For safety purposes, we also bring a drybag filled with extra clothing, and food in case we are stranded on an island due to bad weather. In addition there are marked emergency caches on many of the islands within the boating limits, containing food, tents and stoves. I am glad that the weather has been good so far!!
But back to work: once we arrive at our sample collection station, we attach cylinders with open ends to a cable that we lower into the water with a winch, and then we can close the ends of all of the bottles simultaneously. Once we pull the bottles back up, we take water samples for dissolved organic carbon and for ammonium concentrations. We take the rest of the water back to the lab and take more of it to count the density of bacterial cells using a flow cytometer.
In addition, we take small amounts of seawater and add a radioactively tagged amino acid to some and a radioactively tagged nucleotide to others. The significance of the amino acid (leucine) is that the bacteria use it to make proteins, so the rate at which they uptake it tells us about how fast they are growing. The bacteria use the nucleotide (thyamine) to make DNA, so their rate of thyamine uptake tells us about how fast they are dividing. We allow the bacteria in the water to take up the leucine for a specified amount of time and then we kill them, likewise with the thyamine. We remove all the seawater leaving just the bacterial cells. When we measure the radioactivity in the bacteria we can calculate how fast they took up the tagged leucine and thyamine that we gave them.

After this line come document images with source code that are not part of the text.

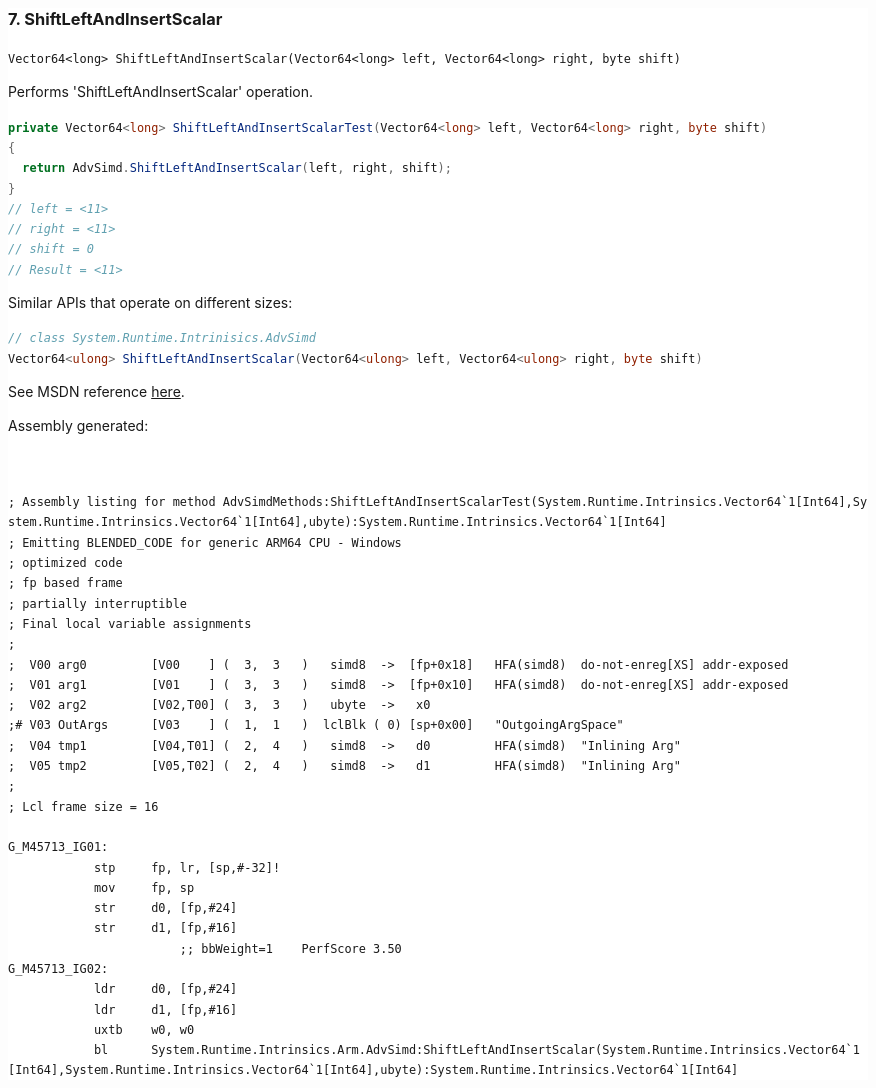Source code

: ### 7. ShiftLeftAndInsertScalar

`Vector64<long> ShiftLeftAndInsertScalar(Vector64<long> left, Vector64<long> right, byte shift)`

Performs 'ShiftLeftAndInsertScalar' operation.

```csharp
private Vector64<long> ShiftLeftAndInsertScalarTest(Vector64<long> left, Vector64<long> right, byte shift)
{
  return AdvSimd.ShiftLeftAndInsertScalar(left, right, shift);
}
// left = <11>
// right = <11>
// shift = 0
// Result = <11>

```

Similar APIs that operate on different sizes:

```csharp
// class System.Runtime.Intrinisics.AdvSimd
Vector64<ulong> ShiftLeftAndInsertScalar(Vector64<ulong> left, Vector64<ulong> right, byte shift)
```


See MSDN reference [here](https://docs.microsoft.com/en-us/dotNet/api/system.runtime.intrinsics.arm.advsimd.shiftleftandinsertscalar?view=net-5.0).

Assembly generated:

```


; Assembly listing for method AdvSimdMethods:ShiftLeftAndInsertScalarTest(System.Runtime.Intrinsics.Vector64`1[Int64],System.Runtime.Intrinsics.Vector64`1[Int64],ubyte):System.Runtime.Intrinsics.Vector64`1[Int64]
; Emitting BLENDED_CODE for generic ARM64 CPU - Windows
; optimized code
; fp based frame
; partially interruptible
; Final local variable assignments
;
;  V00 arg0         [V00    ] (  3,  3   )   simd8  ->  [fp+0x18]   HFA(simd8)  do-not-enreg[XS] addr-exposed
;  V01 arg1         [V01    ] (  3,  3   )   simd8  ->  [fp+0x10]   HFA(simd8)  do-not-enreg[XS] addr-exposed
;  V02 arg2         [V02,T00] (  3,  3   )   ubyte  ->   x0        
;# V03 OutArgs      [V03    ] (  1,  1   )  lclBlk ( 0) [sp+0x00]   "OutgoingArgSpace"
;  V04 tmp1         [V04,T01] (  2,  4   )   simd8  ->   d0         HFA(simd8)  "Inlining Arg"
;  V05 tmp2         [V05,T02] (  2,  4   )   simd8  ->   d1         HFA(simd8)  "Inlining Arg"
;
; Lcl frame size = 16

G_M45713_IG01:
            stp     fp, lr, [sp,#-32]!
            mov     fp, sp
            str     d0, [fp,#24]
            str     d1, [fp,#16]
						;; bbWeight=1    PerfScore 3.50
G_M45713_IG02:
            ldr     d0, [fp,#24]
            ldr     d1, [fp,#16]
            uxtb    w0, w0
            bl      System.Runtime.Intrinsics.Arm.AdvSimd:ShiftLeftAndInsertScalar(System.Runtime.Intrinsics.Vector64`1[Int64],System.Runtime.Intrinsics.Vector64`1[Int64],ubyte):System.Runtime.Intrinsics.Vector64`1[Int64]
```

The significance of this is that from the rates of protein and DNA synthesis, one can model the rate of overall carbon uptake. Since bacterial are the recyclers of the ocean (and the land), they are a crucial link in the carbon cycle. If their abundance changes or if the timing of their annual bloom shifts, there could be major implications for carbon cycling and storage in the ocean. The West Antarctic Peninsula is a great place to study the effects of climate change on microbial ecology because this marine ecosystem is one of the most productive on the planet, AND temperatures are warming faster here than anywhere else on earth. I have arrived at ground zero for climate change and I’m holding a pipette!!